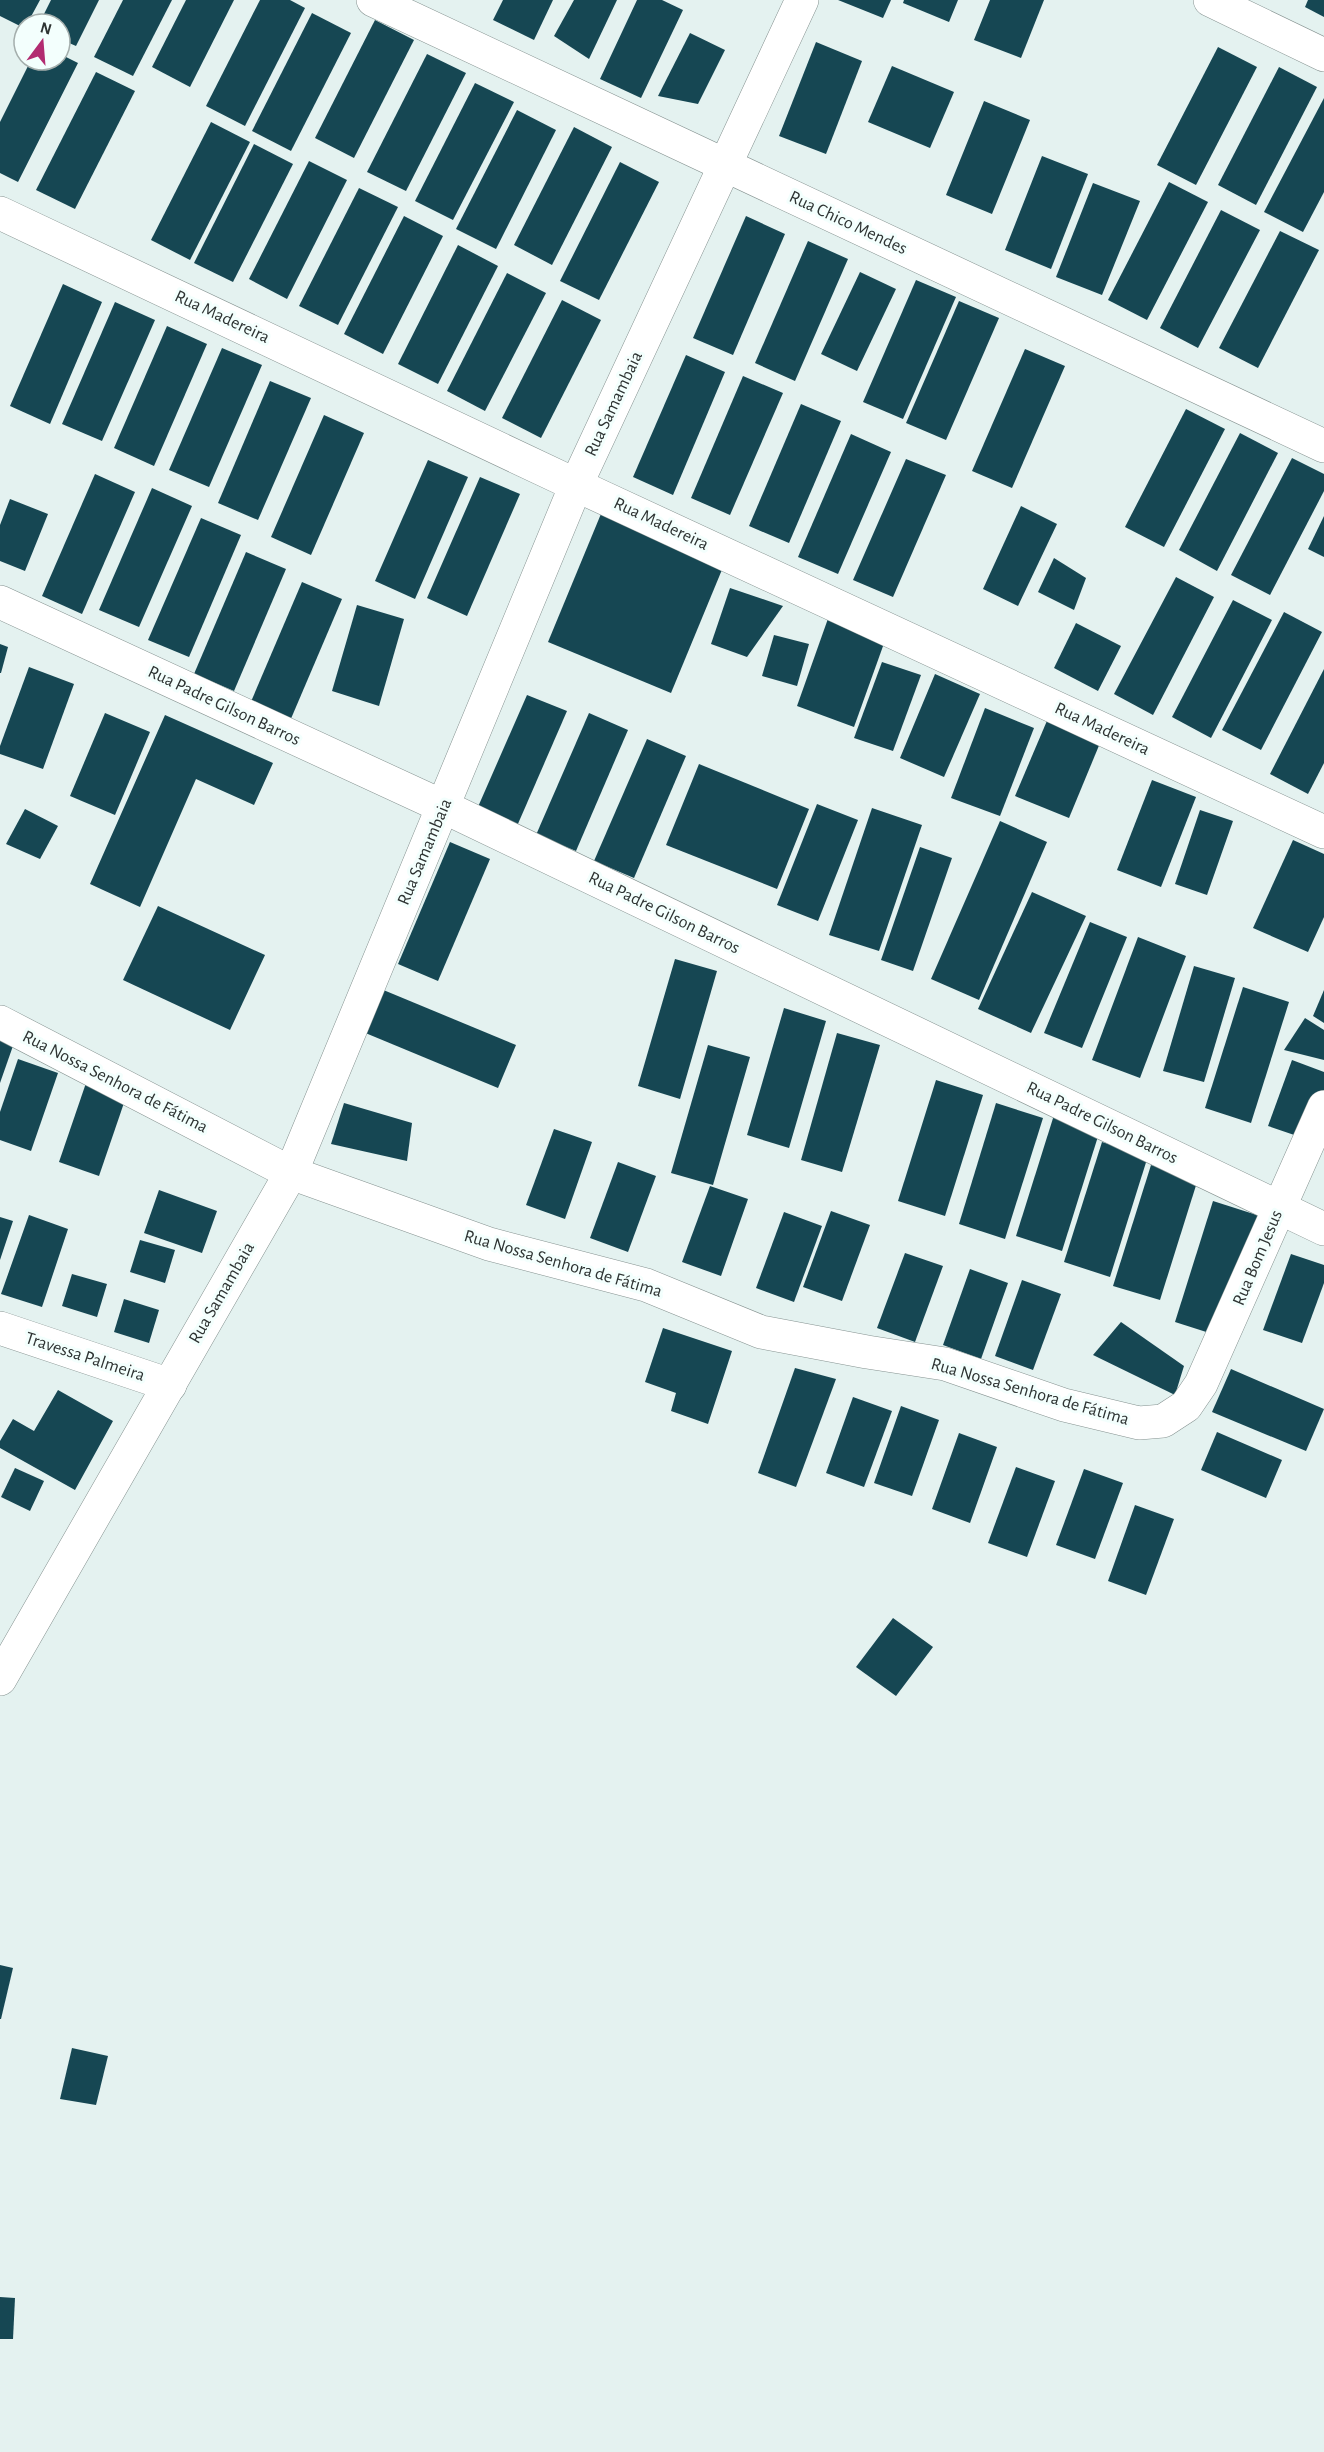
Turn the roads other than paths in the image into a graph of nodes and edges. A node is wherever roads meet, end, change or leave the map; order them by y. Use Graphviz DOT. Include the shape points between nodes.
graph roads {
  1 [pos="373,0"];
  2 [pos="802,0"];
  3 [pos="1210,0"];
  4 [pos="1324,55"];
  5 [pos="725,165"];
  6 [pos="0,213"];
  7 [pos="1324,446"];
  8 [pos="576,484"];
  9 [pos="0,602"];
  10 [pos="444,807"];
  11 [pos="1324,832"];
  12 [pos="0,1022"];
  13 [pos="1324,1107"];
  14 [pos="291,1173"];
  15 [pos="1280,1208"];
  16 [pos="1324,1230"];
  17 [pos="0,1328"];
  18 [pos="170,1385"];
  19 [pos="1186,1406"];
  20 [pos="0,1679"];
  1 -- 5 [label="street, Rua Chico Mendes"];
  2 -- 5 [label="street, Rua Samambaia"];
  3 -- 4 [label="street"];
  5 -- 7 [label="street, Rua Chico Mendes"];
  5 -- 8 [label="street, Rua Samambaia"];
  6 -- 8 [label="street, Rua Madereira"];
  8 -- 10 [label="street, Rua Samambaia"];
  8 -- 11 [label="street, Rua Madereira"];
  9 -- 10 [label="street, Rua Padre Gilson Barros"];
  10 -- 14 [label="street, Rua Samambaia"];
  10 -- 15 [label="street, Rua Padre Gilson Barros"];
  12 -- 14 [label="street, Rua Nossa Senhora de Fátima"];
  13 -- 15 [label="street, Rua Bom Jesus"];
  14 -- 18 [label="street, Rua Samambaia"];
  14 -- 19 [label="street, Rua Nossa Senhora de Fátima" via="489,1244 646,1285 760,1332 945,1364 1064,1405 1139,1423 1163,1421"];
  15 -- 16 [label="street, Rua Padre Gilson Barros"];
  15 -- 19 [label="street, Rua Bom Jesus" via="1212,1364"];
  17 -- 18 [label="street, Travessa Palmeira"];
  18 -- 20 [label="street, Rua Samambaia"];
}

...

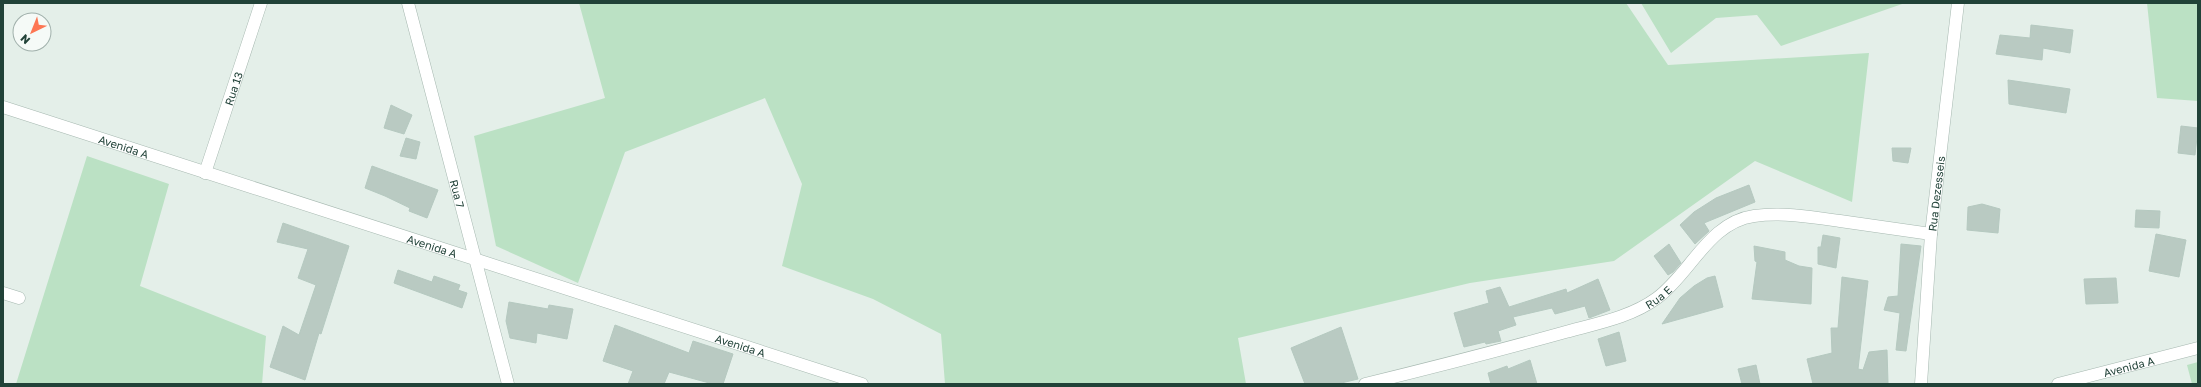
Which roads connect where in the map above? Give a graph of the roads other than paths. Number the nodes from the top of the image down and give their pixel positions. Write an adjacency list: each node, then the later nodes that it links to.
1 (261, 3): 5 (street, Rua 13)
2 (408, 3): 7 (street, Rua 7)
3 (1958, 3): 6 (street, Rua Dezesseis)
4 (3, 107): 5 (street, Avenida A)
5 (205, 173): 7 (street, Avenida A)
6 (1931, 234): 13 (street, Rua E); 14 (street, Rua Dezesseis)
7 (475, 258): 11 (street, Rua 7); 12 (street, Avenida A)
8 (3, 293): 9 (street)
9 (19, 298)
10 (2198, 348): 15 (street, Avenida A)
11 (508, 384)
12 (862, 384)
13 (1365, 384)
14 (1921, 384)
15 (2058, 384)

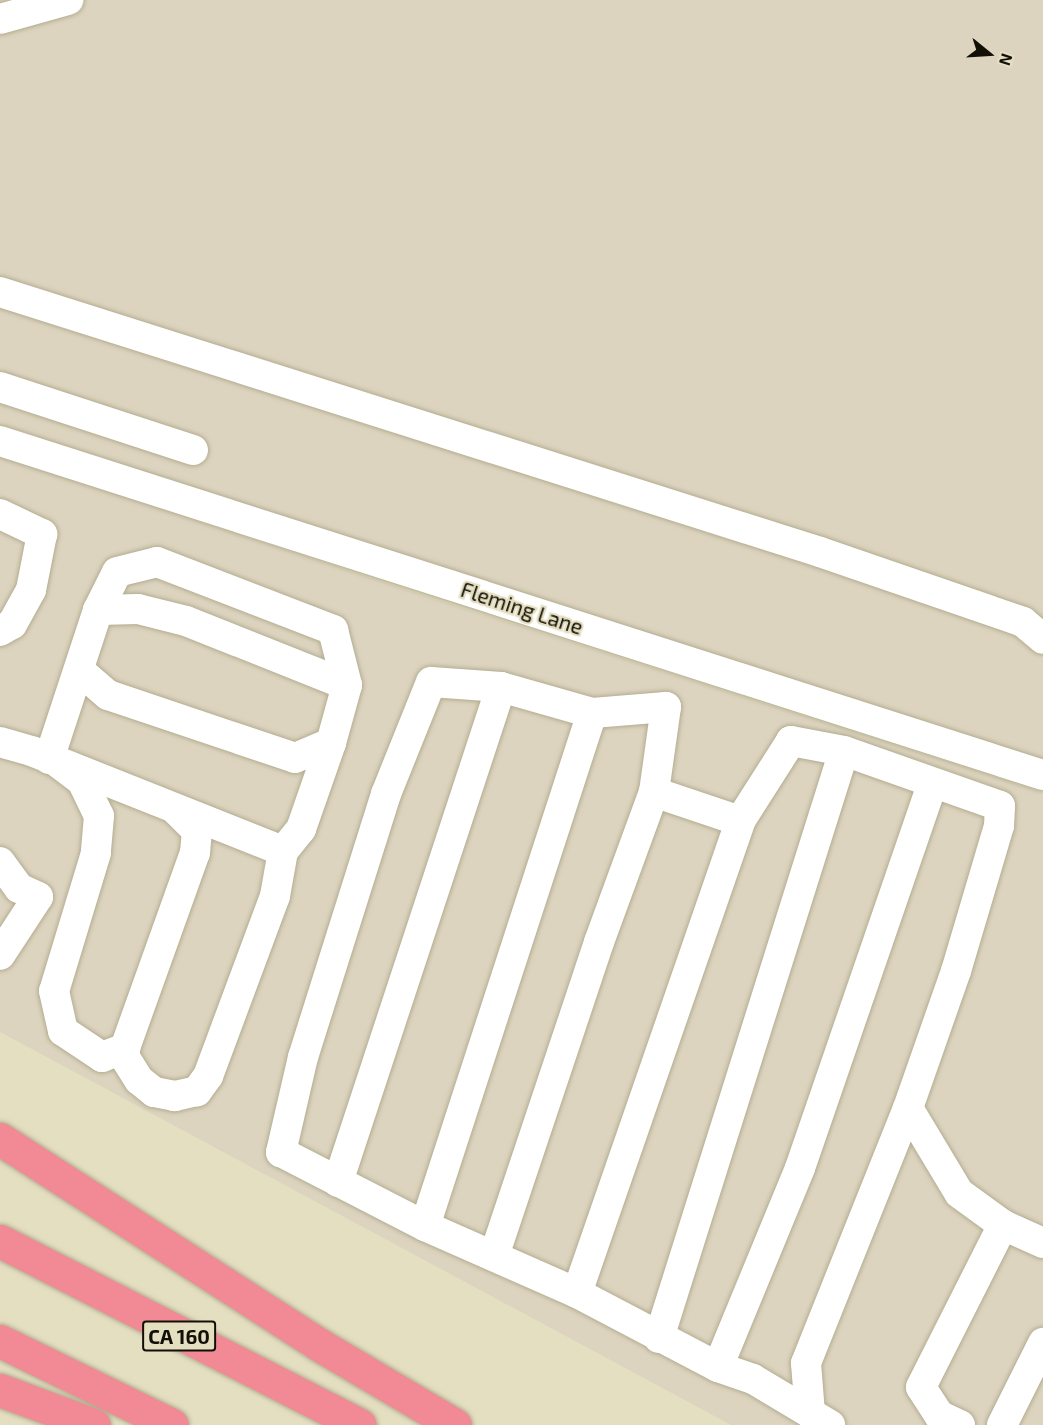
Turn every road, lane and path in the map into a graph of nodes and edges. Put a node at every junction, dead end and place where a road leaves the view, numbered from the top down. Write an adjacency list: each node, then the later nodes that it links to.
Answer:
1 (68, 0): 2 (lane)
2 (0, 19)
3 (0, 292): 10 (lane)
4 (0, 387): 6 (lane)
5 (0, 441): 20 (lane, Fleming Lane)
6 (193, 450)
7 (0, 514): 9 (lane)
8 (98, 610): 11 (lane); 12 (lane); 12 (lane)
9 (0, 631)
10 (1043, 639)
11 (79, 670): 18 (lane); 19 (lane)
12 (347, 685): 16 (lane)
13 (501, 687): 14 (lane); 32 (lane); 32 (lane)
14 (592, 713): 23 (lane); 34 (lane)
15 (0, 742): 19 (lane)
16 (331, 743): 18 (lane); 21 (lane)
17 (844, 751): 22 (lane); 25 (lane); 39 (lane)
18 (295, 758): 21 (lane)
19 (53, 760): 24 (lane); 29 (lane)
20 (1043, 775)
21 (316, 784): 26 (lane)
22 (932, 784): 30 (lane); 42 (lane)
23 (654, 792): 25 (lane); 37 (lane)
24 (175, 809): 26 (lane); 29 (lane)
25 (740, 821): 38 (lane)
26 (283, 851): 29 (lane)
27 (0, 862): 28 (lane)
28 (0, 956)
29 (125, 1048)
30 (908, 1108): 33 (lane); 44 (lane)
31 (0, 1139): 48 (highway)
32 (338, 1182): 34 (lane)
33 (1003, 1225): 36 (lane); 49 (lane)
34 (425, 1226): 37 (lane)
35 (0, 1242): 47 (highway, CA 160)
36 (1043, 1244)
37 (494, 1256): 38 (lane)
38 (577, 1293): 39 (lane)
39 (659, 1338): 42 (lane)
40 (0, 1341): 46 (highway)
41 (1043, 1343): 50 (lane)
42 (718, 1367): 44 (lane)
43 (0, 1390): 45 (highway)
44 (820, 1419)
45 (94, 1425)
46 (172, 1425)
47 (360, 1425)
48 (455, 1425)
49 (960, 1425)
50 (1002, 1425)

--

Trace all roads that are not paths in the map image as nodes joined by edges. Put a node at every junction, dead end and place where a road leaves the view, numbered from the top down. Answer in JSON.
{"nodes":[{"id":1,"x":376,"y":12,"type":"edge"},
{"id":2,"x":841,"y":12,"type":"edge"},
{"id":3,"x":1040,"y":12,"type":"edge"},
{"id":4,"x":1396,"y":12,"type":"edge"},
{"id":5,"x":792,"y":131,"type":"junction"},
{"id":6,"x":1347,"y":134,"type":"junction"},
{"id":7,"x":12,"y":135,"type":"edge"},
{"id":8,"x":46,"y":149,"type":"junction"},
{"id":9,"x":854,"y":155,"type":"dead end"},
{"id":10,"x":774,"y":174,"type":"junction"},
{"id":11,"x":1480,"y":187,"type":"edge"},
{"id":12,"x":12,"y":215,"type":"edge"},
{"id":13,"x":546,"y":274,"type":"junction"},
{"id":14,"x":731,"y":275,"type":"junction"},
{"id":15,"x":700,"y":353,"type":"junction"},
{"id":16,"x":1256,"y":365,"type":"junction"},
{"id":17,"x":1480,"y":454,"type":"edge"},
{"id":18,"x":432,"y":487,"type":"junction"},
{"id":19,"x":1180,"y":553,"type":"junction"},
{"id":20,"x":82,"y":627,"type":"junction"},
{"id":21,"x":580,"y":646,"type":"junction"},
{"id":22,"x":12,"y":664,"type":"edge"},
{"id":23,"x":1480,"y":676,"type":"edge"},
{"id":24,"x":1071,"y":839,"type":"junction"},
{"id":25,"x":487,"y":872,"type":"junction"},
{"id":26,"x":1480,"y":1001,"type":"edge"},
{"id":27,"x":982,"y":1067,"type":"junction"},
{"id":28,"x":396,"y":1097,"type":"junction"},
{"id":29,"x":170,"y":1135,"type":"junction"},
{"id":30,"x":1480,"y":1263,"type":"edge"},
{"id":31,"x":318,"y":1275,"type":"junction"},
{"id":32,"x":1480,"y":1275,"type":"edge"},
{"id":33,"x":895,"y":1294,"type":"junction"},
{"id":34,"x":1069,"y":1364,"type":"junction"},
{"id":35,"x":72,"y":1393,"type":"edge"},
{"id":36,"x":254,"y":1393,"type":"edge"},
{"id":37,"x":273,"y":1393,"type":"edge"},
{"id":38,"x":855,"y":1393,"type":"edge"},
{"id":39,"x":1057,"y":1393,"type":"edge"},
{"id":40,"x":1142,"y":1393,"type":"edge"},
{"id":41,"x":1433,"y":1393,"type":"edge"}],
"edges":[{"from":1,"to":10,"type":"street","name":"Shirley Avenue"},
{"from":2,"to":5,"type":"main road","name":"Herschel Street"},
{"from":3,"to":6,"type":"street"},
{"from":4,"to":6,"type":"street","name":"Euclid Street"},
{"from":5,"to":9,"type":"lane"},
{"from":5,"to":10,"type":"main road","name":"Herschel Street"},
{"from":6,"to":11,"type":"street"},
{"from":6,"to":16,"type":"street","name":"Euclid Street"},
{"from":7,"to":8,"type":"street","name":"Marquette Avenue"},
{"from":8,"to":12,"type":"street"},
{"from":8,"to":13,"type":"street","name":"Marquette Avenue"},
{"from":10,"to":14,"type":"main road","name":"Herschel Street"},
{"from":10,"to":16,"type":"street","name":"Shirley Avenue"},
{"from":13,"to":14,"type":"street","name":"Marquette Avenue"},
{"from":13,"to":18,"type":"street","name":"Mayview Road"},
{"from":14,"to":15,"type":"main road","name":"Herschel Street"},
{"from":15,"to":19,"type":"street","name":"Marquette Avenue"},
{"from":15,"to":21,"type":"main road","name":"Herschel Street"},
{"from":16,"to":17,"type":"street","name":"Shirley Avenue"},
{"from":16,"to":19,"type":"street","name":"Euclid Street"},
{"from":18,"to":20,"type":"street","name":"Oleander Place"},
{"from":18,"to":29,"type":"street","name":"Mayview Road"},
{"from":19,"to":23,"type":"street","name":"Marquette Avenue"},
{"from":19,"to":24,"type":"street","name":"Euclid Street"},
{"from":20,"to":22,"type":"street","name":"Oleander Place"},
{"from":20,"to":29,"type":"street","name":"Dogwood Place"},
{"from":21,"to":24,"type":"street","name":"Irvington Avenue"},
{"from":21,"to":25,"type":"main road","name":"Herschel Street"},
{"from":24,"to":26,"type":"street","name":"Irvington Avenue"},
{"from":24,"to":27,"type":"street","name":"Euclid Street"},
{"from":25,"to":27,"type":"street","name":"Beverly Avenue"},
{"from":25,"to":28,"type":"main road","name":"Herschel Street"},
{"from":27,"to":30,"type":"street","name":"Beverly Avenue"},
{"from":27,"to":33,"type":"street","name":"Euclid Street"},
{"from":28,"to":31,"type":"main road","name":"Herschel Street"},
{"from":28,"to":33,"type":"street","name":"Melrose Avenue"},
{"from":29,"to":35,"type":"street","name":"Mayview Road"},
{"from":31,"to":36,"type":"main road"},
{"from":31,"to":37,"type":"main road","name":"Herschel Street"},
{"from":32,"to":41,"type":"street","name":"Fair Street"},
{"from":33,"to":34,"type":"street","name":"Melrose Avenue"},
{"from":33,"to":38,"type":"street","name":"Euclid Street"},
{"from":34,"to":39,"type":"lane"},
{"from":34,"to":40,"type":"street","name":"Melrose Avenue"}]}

**Task directions**
Print, exactly and with no pictures, the lines of the listing above starting at the one that has "Which roads connect" and ending at the one that has "Turn every road, lane", both included.

**Problem solution**
Which roads connect where in the map above? Give a graph of the roads other than paths. Number the nodes from the top of the image down and give their pixel positions. Write an adjacency list: each node, then the later nodes that it links to.
1 (261, 3): 5 (street, Rua 13)
2 (408, 3): 7 (street, Rua 7)
3 (1958, 3): 6 (street, Rua Dezesseis)
4 (3, 107): 5 (street, Avenida A)
5 (205, 173): 7 (street, Avenida A)
6 (1931, 234): 13 (street, Rua E); 14 (street, Rua Dezesseis)
7 (475, 258): 11 (street, Rua 7); 12 (street, Avenida A)
8 (3, 293): 9 (street)
9 (19, 298)
10 (2198, 348): 15 (street, Avenida A)
11 (508, 384)
12 (862, 384)
13 (1365, 384)
14 (1921, 384)
15 (2058, 384)

Turn every road, lane and path in the map into a graph of nodes and edges. Put a node at every junction, dead end and place where a road leaves the view, numbered from the top down. Write an adjacency list: each node, then the later nodes that it links to.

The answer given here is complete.